During the now-infamous hunt for the Boston Marathon Tragedy suspects, the Boston Police Commissioner stated that the technology provided to them by some of the biggest vendors in the world failed to recognize the bombers – even with their faces having been stored in all of the official databases necessary for the software to work.
Facial Recognition Software companies make millions selling their software to state and federal agencies in the promise that in such an event as this, their tools would be able to find and recognize even the worst of offenders with the most grainy of photos.
What we now know is that all of the promises made over the years that this technology is sound and works fell short and the case was finally solved by people looking at hours of footage and witnesses being shown a number of potential images and even public involvement.
What does that mean for the future of this kind of software? It may be that all of the facial recognition demos that we have seen in the news and demonstrated in movies have come from false assumptions that this kind of technology is easy to make. Even Facebook, which actually has some of the best facial recognition technology in the world, sometimes gets it wrong when it asks you to tag someone in a photo.
The question that needs to be asked is: what makes it work and what doesn’t? As a software engineer, I can tell you that more data is the key, but not the kind of data that the government retains in their large personnel databases. The kind of data needed is also the kind that is actively tracking and identifying people not just in a mug shot but in walking down the street or into a store.
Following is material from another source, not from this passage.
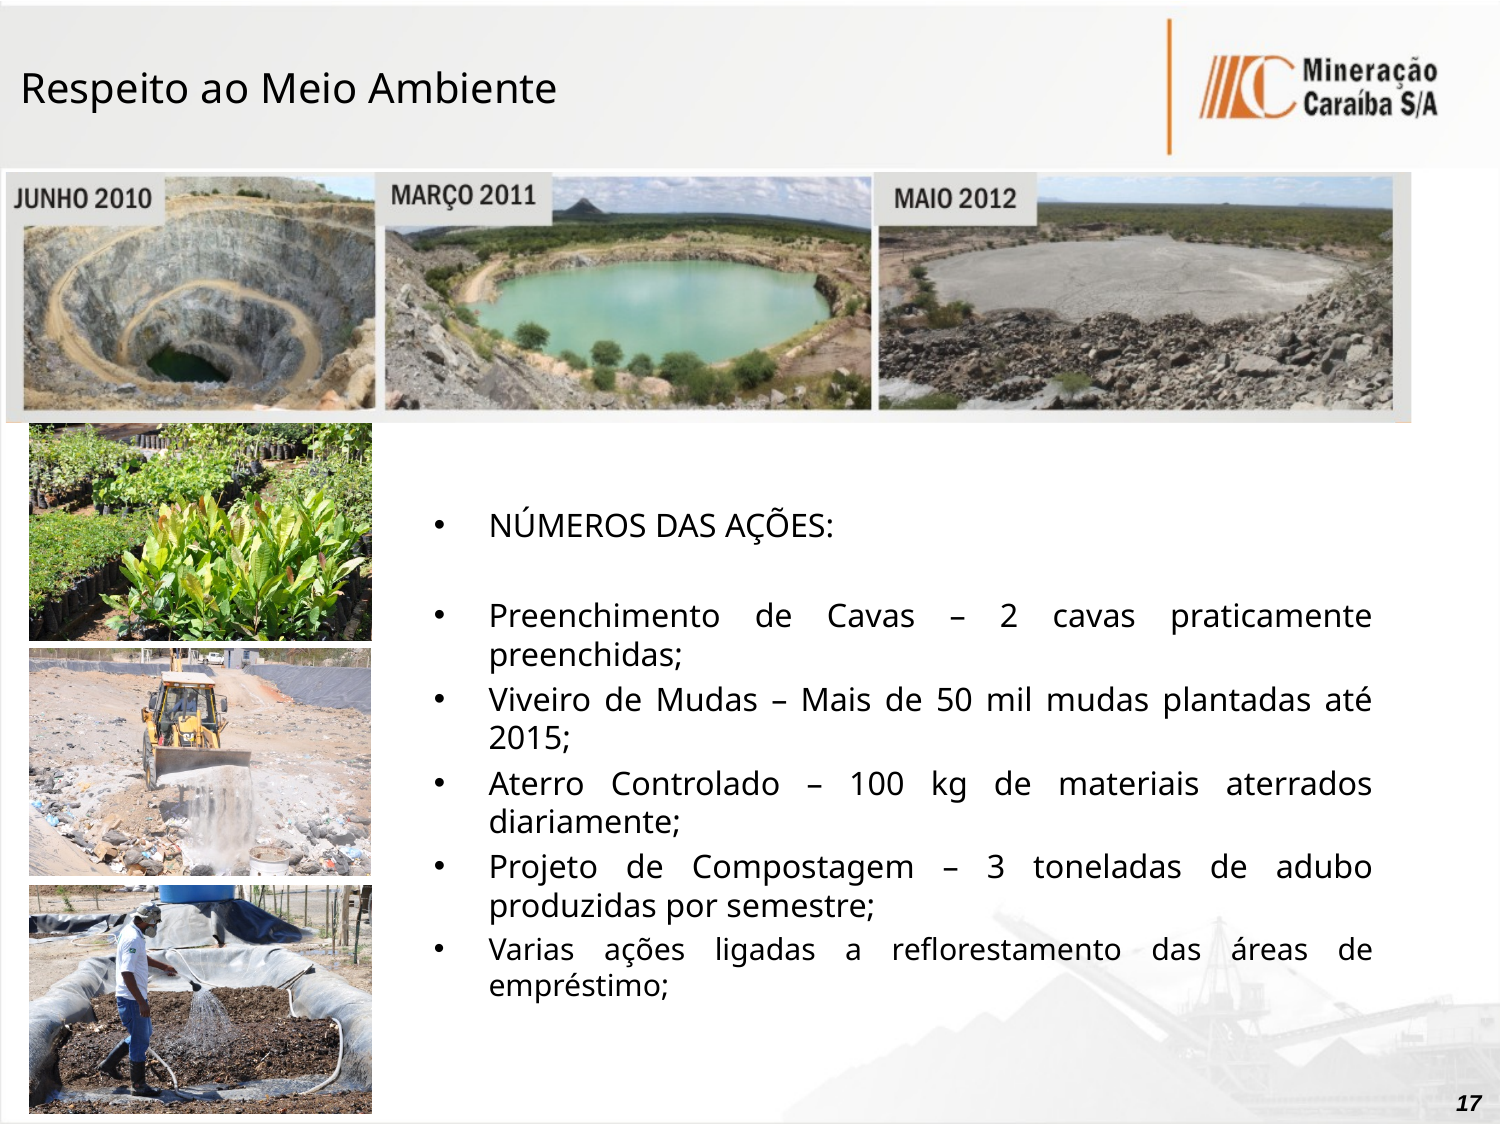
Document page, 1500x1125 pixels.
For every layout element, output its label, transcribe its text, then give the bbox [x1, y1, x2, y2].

Collecting this kind of data that immediately identifies people as they are moving would be considered a tremendous invasion of privacy, so it’s doubtful that these expensive vendors will get any better anytime soon without someone in a higher government position making some serious potential constitutional violations. It looks like, for the time being, we will simply need to do it the good old fashioned way: using the human brain. And this time, it thankfully worked.